The task — Print the entries verbatim, leaving out the images they contain.

Data for processing —
>> BEGIN

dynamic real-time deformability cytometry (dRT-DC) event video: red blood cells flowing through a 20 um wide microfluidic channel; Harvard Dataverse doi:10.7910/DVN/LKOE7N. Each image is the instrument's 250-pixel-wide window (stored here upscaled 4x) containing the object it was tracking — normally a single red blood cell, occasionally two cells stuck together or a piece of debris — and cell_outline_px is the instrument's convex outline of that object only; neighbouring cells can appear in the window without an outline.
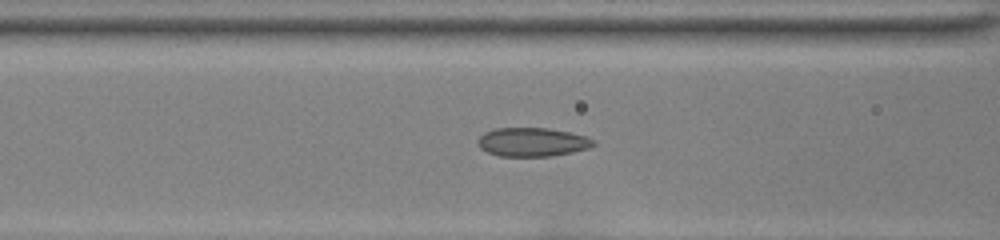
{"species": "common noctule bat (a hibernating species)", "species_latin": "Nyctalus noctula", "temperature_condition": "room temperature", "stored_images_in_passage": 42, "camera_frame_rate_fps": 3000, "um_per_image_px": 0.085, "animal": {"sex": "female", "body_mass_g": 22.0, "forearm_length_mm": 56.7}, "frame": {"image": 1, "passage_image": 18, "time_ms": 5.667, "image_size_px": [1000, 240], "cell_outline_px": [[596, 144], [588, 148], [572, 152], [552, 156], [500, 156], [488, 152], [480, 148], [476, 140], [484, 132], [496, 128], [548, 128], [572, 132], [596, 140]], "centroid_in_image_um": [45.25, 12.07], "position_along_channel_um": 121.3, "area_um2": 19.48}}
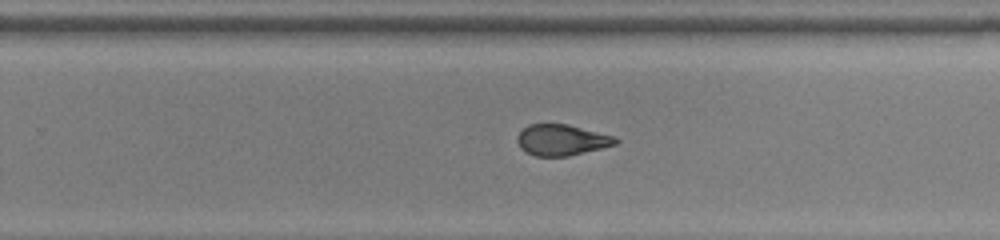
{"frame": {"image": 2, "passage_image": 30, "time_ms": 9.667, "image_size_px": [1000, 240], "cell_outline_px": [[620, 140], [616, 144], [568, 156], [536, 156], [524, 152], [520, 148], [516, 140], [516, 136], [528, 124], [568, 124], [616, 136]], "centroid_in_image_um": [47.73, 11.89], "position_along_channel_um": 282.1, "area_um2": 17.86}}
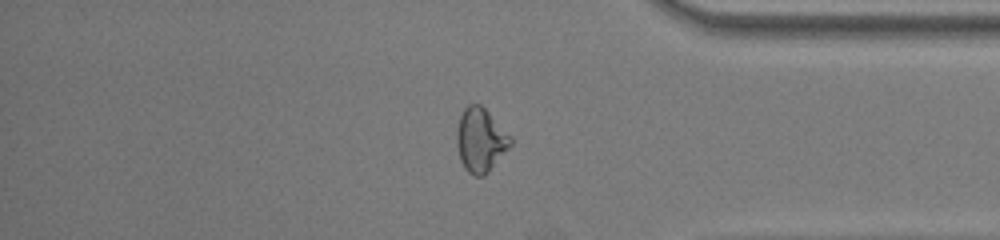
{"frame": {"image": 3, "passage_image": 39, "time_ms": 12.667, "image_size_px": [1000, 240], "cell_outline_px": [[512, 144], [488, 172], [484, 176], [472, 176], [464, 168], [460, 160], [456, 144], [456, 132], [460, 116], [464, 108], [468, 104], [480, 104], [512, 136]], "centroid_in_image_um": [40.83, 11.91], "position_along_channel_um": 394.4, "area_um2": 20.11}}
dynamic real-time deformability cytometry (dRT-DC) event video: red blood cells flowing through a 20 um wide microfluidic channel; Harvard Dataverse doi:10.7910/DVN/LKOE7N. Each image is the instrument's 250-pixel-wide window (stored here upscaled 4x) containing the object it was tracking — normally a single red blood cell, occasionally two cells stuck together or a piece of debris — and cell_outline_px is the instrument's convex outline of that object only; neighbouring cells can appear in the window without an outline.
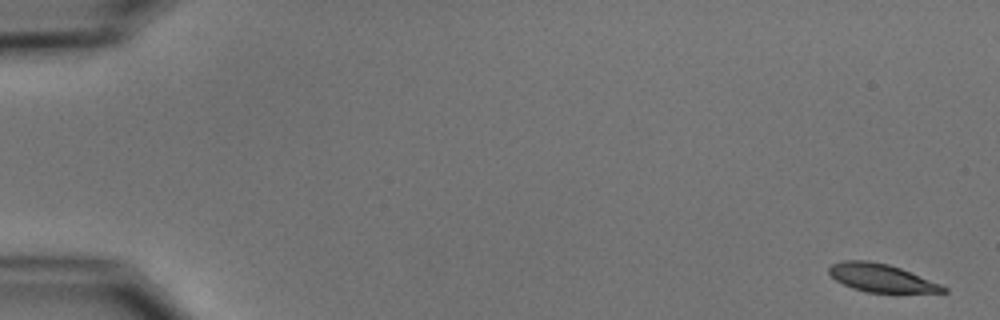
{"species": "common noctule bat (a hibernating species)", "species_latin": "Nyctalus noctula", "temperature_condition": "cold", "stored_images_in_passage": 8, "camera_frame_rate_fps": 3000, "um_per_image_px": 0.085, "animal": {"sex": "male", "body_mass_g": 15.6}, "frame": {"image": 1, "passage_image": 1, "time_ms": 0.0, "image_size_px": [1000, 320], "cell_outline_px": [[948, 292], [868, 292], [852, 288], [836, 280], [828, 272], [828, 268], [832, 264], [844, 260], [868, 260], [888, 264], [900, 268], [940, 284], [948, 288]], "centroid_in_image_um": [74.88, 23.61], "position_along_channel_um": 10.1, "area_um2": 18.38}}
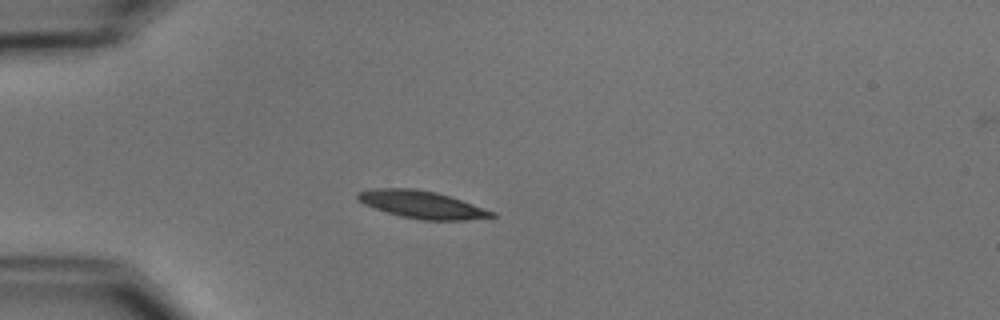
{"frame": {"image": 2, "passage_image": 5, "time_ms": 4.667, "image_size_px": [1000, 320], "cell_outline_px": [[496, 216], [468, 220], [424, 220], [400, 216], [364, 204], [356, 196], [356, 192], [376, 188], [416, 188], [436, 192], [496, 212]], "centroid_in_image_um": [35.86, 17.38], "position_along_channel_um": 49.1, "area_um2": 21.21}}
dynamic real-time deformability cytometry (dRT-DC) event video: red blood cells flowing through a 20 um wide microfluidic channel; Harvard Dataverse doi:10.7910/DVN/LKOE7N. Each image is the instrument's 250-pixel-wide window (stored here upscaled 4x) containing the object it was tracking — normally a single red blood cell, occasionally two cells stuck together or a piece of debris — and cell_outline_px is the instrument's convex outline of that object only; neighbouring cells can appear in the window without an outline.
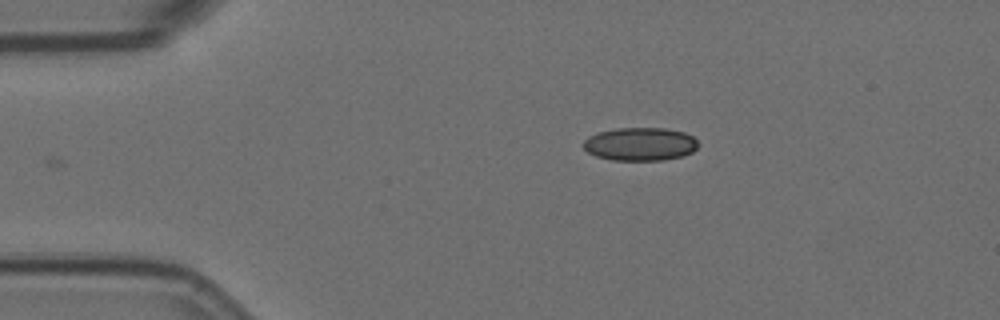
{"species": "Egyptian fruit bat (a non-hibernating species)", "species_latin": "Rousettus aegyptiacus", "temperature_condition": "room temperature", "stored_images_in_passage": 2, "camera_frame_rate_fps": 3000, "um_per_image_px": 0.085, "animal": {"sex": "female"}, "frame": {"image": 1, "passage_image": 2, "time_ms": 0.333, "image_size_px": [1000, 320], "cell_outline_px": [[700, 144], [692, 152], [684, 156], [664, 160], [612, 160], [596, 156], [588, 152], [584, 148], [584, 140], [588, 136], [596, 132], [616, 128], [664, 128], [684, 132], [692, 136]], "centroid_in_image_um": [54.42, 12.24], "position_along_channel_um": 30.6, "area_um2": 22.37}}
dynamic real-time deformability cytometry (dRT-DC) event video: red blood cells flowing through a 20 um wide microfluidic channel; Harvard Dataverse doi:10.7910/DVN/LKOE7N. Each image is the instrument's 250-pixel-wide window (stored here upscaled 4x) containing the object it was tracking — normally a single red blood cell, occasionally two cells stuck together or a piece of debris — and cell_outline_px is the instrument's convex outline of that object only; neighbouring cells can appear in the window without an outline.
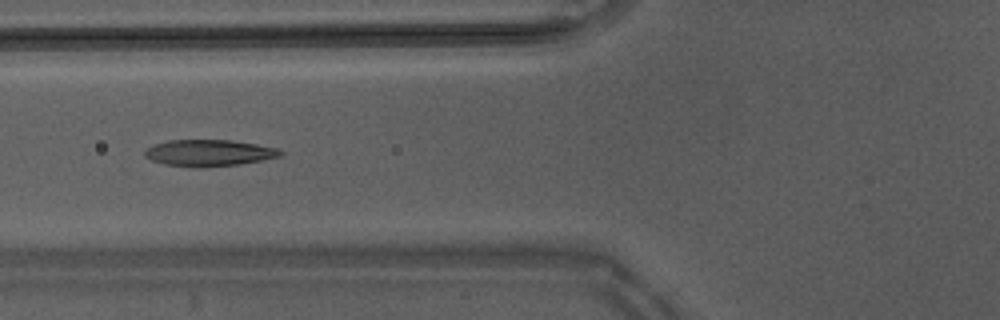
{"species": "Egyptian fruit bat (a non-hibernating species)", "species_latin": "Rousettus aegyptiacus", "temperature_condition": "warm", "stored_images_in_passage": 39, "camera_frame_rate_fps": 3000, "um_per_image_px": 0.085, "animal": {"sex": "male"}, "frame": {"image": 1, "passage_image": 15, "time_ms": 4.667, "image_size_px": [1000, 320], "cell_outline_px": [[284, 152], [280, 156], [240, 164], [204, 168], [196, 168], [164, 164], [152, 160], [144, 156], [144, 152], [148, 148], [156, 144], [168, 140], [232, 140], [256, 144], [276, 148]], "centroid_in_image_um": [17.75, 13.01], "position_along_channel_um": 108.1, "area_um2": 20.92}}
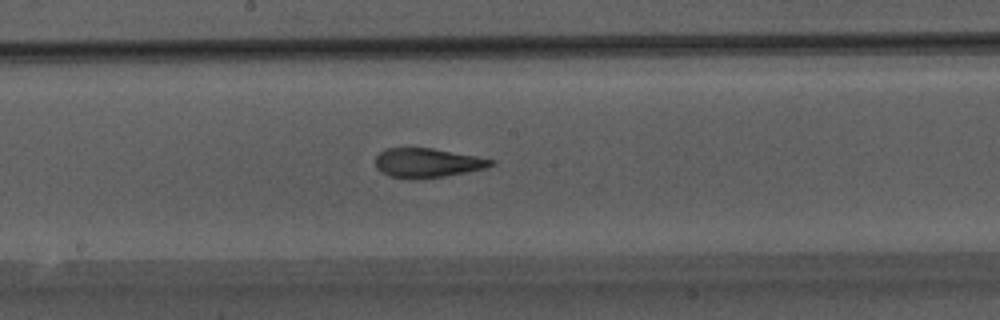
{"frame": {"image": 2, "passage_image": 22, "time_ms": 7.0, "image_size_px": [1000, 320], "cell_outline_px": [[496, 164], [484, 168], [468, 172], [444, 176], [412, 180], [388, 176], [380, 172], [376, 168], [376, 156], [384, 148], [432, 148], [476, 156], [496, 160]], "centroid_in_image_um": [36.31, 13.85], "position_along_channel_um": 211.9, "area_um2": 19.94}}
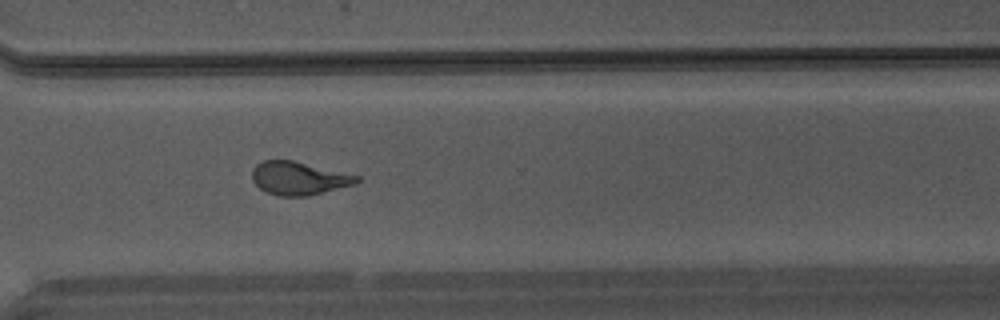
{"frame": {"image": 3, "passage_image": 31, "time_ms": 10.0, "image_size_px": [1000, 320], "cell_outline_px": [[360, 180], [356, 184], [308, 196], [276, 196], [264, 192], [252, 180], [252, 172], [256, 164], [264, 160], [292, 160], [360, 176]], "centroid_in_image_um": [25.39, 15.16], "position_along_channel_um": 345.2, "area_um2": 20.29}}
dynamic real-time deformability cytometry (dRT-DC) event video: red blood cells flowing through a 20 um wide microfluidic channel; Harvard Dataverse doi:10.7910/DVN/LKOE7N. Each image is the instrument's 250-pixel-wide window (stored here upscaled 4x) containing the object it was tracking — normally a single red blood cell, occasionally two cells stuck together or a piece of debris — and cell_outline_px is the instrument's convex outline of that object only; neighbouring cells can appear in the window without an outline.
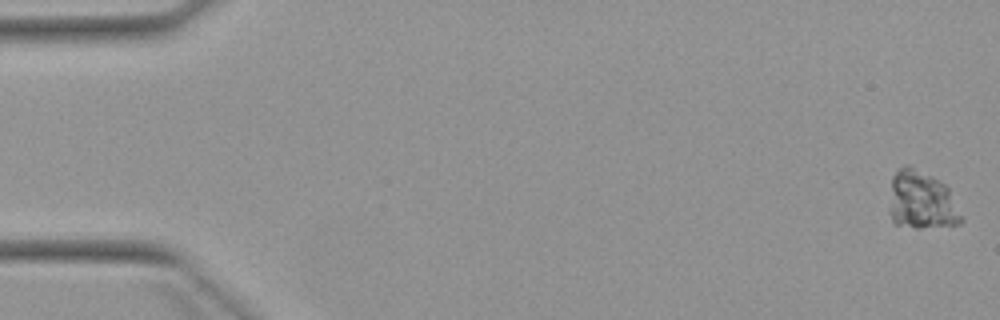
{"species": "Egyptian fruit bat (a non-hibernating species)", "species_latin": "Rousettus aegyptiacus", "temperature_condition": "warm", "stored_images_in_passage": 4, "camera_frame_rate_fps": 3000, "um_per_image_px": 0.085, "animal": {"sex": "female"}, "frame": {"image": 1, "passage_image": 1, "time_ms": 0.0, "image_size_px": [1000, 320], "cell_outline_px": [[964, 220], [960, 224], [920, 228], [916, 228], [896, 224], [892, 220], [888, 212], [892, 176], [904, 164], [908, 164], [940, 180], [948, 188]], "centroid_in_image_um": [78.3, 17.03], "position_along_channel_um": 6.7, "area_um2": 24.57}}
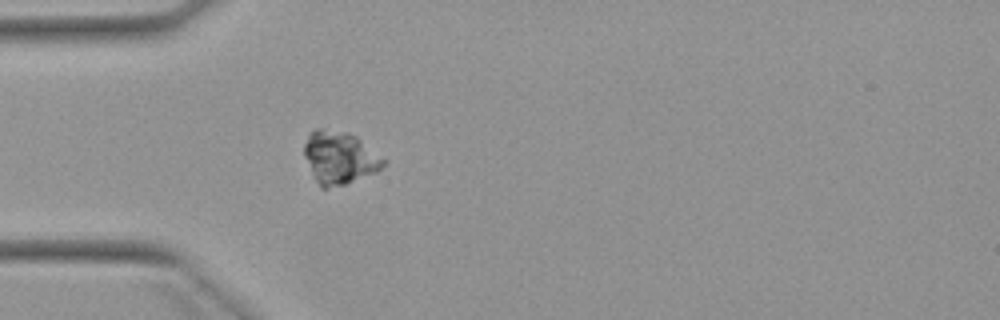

>> END

Written response —
dynamic real-time deformability cytometry (dRT-DC) event video: red blood cells flowing through a 20 um wide microfluidic channel; Harvard Dataverse doi:10.7910/DVN/LKOE7N. Each image is the instrument's 250-pixel-wide window (stored here upscaled 4x) containing the object it was tracking — normally a single red blood cell, occasionally two cells stuck together or a piece of debris — and cell_outline_px is the instrument's convex outline of that object only; neighbouring cells can appear in the window without an outline.
{"species": "common noctule bat (a hibernating species)", "species_latin": "Nyctalus noctula", "temperature_condition": "room temperature", "stored_images_in_passage": 42, "camera_frame_rate_fps": 3000, "um_per_image_px": 0.085, "animal": {"sex": "female", "body_mass_g": 22.0, "forearm_length_mm": 56.7}, "frame": {"image": 1, "passage_image": 18, "time_ms": 5.667, "image_size_px": [1000, 240], "cell_outline_px": [[596, 144], [588, 148], [572, 152], [552, 156], [500, 156], [488, 152], [480, 148], [476, 140], [484, 132], [496, 128], [548, 128], [572, 132], [596, 140]], "centroid_in_image_um": [45.25, 12.07], "position_along_channel_um": 121.3, "area_um2": 19.48}}
{"frame": {"image": 2, "passage_image": 30, "time_ms": 9.667, "image_size_px": [1000, 240], "cell_outline_px": [[620, 140], [616, 144], [568, 156], [536, 156], [524, 152], [520, 148], [516, 140], [516, 136], [528, 124], [568, 124], [616, 136]], "centroid_in_image_um": [47.73, 11.89], "position_along_channel_um": 282.1, "area_um2": 17.86}}
{"frame": {"image": 3, "passage_image": 39, "time_ms": 12.667, "image_size_px": [1000, 240], "cell_outline_px": [[512, 144], [488, 172], [484, 176], [472, 176], [464, 168], [460, 160], [456, 144], [456, 132], [460, 116], [464, 108], [468, 104], [480, 104], [512, 136]], "centroid_in_image_um": [40.83, 11.91], "position_along_channel_um": 394.4, "area_um2": 20.11}}
dynamic real-time deformability cytometry (dRT-DC) event video: red blood cells flowing through a 20 um wide microfluidic channel; Harvard Dataverse doi:10.7910/DVN/LKOE7N. Each image is the instrument's 250-pixel-wide window (stored here upscaled 4x) containing the object it was tracking — normally a single red blood cell, occasionally two cells stuck together or a piece of debris — and cell_outline_px is the instrument's convex outline of that object only; neighbouring cells can appear in the window without an outline.
{"species": "common noctule bat (a hibernating species)", "species_latin": "Nyctalus noctula", "temperature_condition": "cold", "stored_images_in_passage": 8, "camera_frame_rate_fps": 3000, "um_per_image_px": 0.085, "animal": {"sex": "male", "body_mass_g": 15.6}, "frame": {"image": 1, "passage_image": 1, "time_ms": 0.0, "image_size_px": [1000, 320], "cell_outline_px": [[948, 292], [868, 292], [852, 288], [836, 280], [828, 272], [828, 268], [832, 264], [844, 260], [868, 260], [888, 264], [900, 268], [940, 284], [948, 288]], "centroid_in_image_um": [74.88, 23.61], "position_along_channel_um": 10.1, "area_um2": 18.38}}
{"frame": {"image": 2, "passage_image": 5, "time_ms": 4.667, "image_size_px": [1000, 320], "cell_outline_px": [[496, 216], [468, 220], [424, 220], [400, 216], [364, 204], [356, 196], [356, 192], [376, 188], [416, 188], [436, 192], [496, 212]], "centroid_in_image_um": [35.86, 17.38], "position_along_channel_um": 49.1, "area_um2": 21.21}}
dynamic real-time deformability cytometry (dRT-DC) event video: red blood cells flowing through a 20 um wide microfluidic channel; Harvard Dataverse doi:10.7910/DVN/LKOE7N. Each image is the instrument's 250-pixel-wide window (stored here upscaled 4x) containing the object it was tracking — normally a single red blood cell, occasionally two cells stuck together or a piece of debris — and cell_outline_px is the instrument's convex outline of that object only; neighbouring cells can appear in the window without an outline.
{"species": "Egyptian fruit bat (a non-hibernating species)", "species_latin": "Rousettus aegyptiacus", "temperature_condition": "room temperature", "stored_images_in_passage": 2, "camera_frame_rate_fps": 3000, "um_per_image_px": 0.085, "animal": {"sex": "female"}, "frame": {"image": 1, "passage_image": 2, "time_ms": 0.333, "image_size_px": [1000, 320], "cell_outline_px": [[700, 144], [692, 152], [684, 156], [664, 160], [612, 160], [596, 156], [588, 152], [584, 148], [584, 140], [588, 136], [596, 132], [616, 128], [664, 128], [684, 132], [692, 136]], "centroid_in_image_um": [54.42, 12.24], "position_along_channel_um": 30.6, "area_um2": 22.37}}
dynamic real-time deformability cytometry (dRT-DC) event video: red blood cells flowing through a 20 um wide microfluidic channel; Harvard Dataverse doi:10.7910/DVN/LKOE7N. Each image is the instrument's 250-pixel-wide window (stored here upscaled 4x) containing the object it was tracking — normally a single red blood cell, occasionally two cells stuck together or a piece of debris — and cell_outline_px is the instrument's convex outline of that object only; neighbouring cells can appear in the window without an outline.
{"species": "Egyptian fruit bat (a non-hibernating species)", "species_latin": "Rousettus aegyptiacus", "temperature_condition": "warm", "stored_images_in_passage": 39, "camera_frame_rate_fps": 3000, "um_per_image_px": 0.085, "animal": {"sex": "male"}, "frame": {"image": 1, "passage_image": 15, "time_ms": 4.667, "image_size_px": [1000, 320], "cell_outline_px": [[284, 152], [280, 156], [240, 164], [204, 168], [196, 168], [164, 164], [152, 160], [144, 156], [144, 152], [148, 148], [156, 144], [168, 140], [232, 140], [256, 144], [276, 148]], "centroid_in_image_um": [17.75, 13.01], "position_along_channel_um": 108.1, "area_um2": 20.92}}
{"frame": {"image": 2, "passage_image": 22, "time_ms": 7.0, "image_size_px": [1000, 320], "cell_outline_px": [[496, 164], [484, 168], [468, 172], [444, 176], [412, 180], [388, 176], [380, 172], [376, 168], [376, 156], [384, 148], [432, 148], [476, 156], [496, 160]], "centroid_in_image_um": [36.31, 13.85], "position_along_channel_um": 211.9, "area_um2": 19.94}}
{"frame": {"image": 3, "passage_image": 31, "time_ms": 10.0, "image_size_px": [1000, 320], "cell_outline_px": [[360, 180], [356, 184], [308, 196], [276, 196], [264, 192], [252, 180], [252, 172], [256, 164], [264, 160], [292, 160], [360, 176]], "centroid_in_image_um": [25.39, 15.16], "position_along_channel_um": 345.2, "area_um2": 20.29}}
dynamic real-time deformability cytometry (dRT-DC) event video: red blood cells flowing through a 20 um wide microfluidic channel; Harvard Dataverse doi:10.7910/DVN/LKOE7N. Each image is the instrument's 250-pixel-wide window (stored here upscaled 4x) containing the object it was tracking — normally a single red blood cell, occasionally two cells stuck together or a piece of debris — and cell_outline_px is the instrument's convex outline of that object only; neighbouring cells can appear in the window without an outline.
{"species": "Egyptian fruit bat (a non-hibernating species)", "species_latin": "Rousettus aegyptiacus", "temperature_condition": "warm", "stored_images_in_passage": 4, "camera_frame_rate_fps": 3000, "um_per_image_px": 0.085, "animal": {"sex": "female"}, "frame": {"image": 1, "passage_image": 1, "time_ms": 0.0, "image_size_px": [1000, 320], "cell_outline_px": [[964, 220], [960, 224], [920, 228], [916, 228], [896, 224], [892, 220], [888, 212], [892, 176], [904, 164], [908, 164], [940, 180], [948, 188]], "centroid_in_image_um": [78.3, 17.03], "position_along_channel_um": 6.7, "area_um2": 24.57}}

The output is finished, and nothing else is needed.